Littlejohns Grain Inc. Ignored Federal Safety Standards

Littlejohns Grain Inc. Ignored Federal Safety Standards

Westfield Grain Bin Operator, Littlejohns Grain Inc., Ignored Federal Safety Standards Despite Warning During Probe into Near-Tragic Engulfment.

Littlejohn Grain Inc.’s failure to act continues to put workers at risk for injury.

WESTFIELD, IL (STL.News) A 43-year-old employee at a Westfield grain elevator, Littlejohn Grain Inc., found himself trapped for five hours in February 2023 as co-workers and emergency responders worked to remove hundreds of pounds of soybeans to pull him out.  Thankfully, the worker suffered only minor injuries.

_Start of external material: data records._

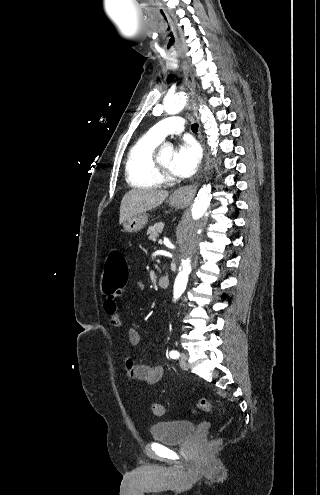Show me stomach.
Listing matches in <instances>:
<instances>
[{
    "label": "stomach",
    "mask_w": 320,
    "mask_h": 495,
    "mask_svg": "<svg viewBox=\"0 0 320 495\" xmlns=\"http://www.w3.org/2000/svg\"><path fill=\"white\" fill-rule=\"evenodd\" d=\"M169 204L176 208L181 209L187 205V202L178 198L175 195H171L169 198ZM148 222V215L146 213H141L128 218L124 223L123 227L128 233H135L143 229Z\"/></svg>",
    "instance_id": "stomach-1"
}]
</instances>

An investigation by the U.S. Department of Labor’s Occupational Safety and Health Administration of the incident at Littlejohn Grain Inc. found the bin operator exposed the employee to engulfment hazards by allowing them to enter the bin without required protective equipment, such as a safety harness or lanyard, while the bin’s screw auger turned.  At the time of the incident, workers were “walking down grain” – a well-known hazard that must be avoided – to unclog soybeans stacked as high as 30 feet on the bin’s inside walls.

OSHA determined that the company violated federal grain-handling safety standards by allowing employees to enter the bin without protective equipment and by not locking out the auger to prevent movement while workers were inside.  The company also failed to train workers on emergency procedures.

“This worker avoided serious and deadly injuries too often suffered by workers who are trapped in a silo where flowing materials can completely engulf someone in a matter of seconds,” explained OSHA Area Director Edward Marshall in Peoria, Illinois.  “The quick actions of his co-workers and first responders prevented him from suffering a fate that needlessly claimed the lives of too many agricultural workers every year.”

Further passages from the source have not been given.